Una squadra di vigili del fuoco e giovani militari lavorano a liberare i cumuli di macerie per capire se c’è qualcuno in vita. A notte inoltrata, con la luce delle fotoelettriche è quasi certo che sotto le macerie non è rimasto nessuno. “Maronna, e addò stanno?” Cosimo si aggira nel paese fantasma, si spinge fino al crinale che domina il fiume Platano, torna indietro, attraversa il cuore di Romagnano, il più danneggiato, chiede notizia di chi è scappato dal sisma a chiunque si aggira con precauzione nelle strade irriconoscibili. “Prova al campo sportivo, forse sono là” gli dice una guardia forestale e il cuore si apre alla speranza.
Sono lì, stretti uno all’altra. Indosso gli abiti di casa, neppure un giubbotto, una coperta. Nunzio stringe a sé Maria, la figlia più piccola, gli altri tutt’intorno alla madre, infreddoliti, ancora negli occhi le crepe dei muri di casa, il primo riparo dove li ha spinti il padre, sotto la piattabanda del muro perimetrale, il più spesso, la corsa oltre la soglia, all’aperto, le grida dei sopravvissuti per ritrovarsi, il cielo privo di stelle, il primo soccorso del medico condotto a Lello e Ivan feriti dalle pietre di un balcone venute giù a una nuova scossa.
Il terremoto: intenso, imparagonabile alle scosse che in Giappone raggiungono il tetto di 9 gradi della scala Richter, meno più distruttivo. Perché non provoca danni come qui, dove la terra ha tremato con un potenziale inferiore? Lo spiega in televisione il più autorevole esperto giapponese di catastrofi da sisma. Romagnano e altri insediamenti ricchi di storia furono edificati in cima ad alture, a difesa di incursioni nemiche, poggiati sulla rigidità della roccia, in assenza di elasticità del terreno. Il peggio per sopportare gli insulti del sottosuolo.
Precarietà, miseria: un calvario per Nunzio e i suoi. Cosimo se la cava. Riprende a governare le pecore, ridiventa sostegno unico della famiglia. Poi via, in Germania, dove lavora in una fabbrica messa su da un emigrante di Romagnano con il denaro di un’inaspettata eredità. Torna in Italia ogni anno nella quindicina centrale del mese di Agosto.
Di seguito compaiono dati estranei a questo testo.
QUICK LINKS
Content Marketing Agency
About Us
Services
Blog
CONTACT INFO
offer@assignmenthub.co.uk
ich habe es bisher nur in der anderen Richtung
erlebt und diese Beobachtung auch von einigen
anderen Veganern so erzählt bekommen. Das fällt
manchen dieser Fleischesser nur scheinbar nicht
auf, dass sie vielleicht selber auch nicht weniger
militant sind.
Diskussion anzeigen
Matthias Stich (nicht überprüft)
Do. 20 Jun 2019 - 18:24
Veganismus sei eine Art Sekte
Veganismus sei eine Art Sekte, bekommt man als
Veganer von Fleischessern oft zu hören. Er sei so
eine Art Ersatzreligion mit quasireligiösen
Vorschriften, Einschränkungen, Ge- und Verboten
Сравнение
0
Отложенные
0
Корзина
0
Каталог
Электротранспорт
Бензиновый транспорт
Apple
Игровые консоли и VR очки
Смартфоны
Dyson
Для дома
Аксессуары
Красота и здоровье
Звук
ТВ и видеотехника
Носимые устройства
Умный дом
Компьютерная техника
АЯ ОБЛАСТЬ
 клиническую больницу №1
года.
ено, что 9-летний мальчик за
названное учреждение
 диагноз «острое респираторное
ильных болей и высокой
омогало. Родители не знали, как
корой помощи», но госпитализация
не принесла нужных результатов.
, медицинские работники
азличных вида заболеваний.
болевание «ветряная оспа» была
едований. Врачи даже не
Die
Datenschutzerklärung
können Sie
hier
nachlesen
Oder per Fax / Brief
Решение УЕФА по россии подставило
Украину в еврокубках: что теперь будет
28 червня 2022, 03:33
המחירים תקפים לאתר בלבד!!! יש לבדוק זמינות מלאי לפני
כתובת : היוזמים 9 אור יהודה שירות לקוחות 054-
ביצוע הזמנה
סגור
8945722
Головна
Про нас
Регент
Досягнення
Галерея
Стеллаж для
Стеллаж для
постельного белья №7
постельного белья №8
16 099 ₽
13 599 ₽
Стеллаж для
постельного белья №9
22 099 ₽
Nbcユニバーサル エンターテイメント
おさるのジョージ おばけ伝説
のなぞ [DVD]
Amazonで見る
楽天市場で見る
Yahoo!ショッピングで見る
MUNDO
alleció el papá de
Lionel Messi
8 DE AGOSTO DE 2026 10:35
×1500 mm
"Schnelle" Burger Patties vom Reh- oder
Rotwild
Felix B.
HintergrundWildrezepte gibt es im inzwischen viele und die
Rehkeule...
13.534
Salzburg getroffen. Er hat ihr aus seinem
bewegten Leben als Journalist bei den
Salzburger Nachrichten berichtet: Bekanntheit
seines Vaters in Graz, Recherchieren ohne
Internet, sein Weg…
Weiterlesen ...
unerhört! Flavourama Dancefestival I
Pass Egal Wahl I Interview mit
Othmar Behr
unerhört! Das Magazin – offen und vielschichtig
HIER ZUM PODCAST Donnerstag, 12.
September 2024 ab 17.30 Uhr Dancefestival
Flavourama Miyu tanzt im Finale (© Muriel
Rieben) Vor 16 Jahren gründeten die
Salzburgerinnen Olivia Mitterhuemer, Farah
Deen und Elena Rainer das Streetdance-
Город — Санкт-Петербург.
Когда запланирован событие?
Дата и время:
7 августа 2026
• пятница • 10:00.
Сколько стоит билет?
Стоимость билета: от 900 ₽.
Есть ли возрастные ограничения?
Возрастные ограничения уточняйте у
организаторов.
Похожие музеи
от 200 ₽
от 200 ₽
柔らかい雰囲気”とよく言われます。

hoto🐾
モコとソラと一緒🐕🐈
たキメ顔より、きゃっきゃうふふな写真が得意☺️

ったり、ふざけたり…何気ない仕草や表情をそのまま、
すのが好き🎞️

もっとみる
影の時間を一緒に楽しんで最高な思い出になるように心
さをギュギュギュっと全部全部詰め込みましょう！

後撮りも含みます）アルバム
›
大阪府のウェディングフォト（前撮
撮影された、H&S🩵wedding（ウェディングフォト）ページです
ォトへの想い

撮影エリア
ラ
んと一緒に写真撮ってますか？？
Al primo rientro è profonda la pena per un borgo antico ferito a morte. Più a valle il nuovo della ricostruzione. Case anonime, una uguale all’altra, in successione ossessiva. Venendo giù, superato il confine, la scelta non programmata, ma sognata, di una sosta nel comune montano dove la Juventus è in fase di preparazione al campionato. Mischiato ai fan della “Vecchia Signora”, sogna a occhi aperti, ma dura poco, ha la meglio la fretta di tornare a casa . e si rimette in macchina, direzione Sud.
Nunzio non ha metabolizzato la sfortuna nella sfortuna di aver perso la casa costruita dal padre, modesta ma vissuta come bene fondamentale di sopravvivenza: “Un tetto è tutto”, ha ripetuto per anni a moglie e figli quasi a compensare gli stenti vicini alla povertà. Gli mancano la vista sulla valle, dalla finestra della stanza da letto non a caso, orientata ad est, la casupola dove custodisce gli attrezzi per la vendemmia e la vinificazione, il latrare di Nerona, cagna di grande compagnia e la contiguità con la casa di Erminio, compagno di coppia per le gare di bocce in paese. Gli pesa la frustrazione di poter contare solo sul lavoro di emigrante del figli, oltre a sporadici lavori manuali per sfamare la famiglia. Incontra lo sguardo di Cosimo e lo distoglie in fretta.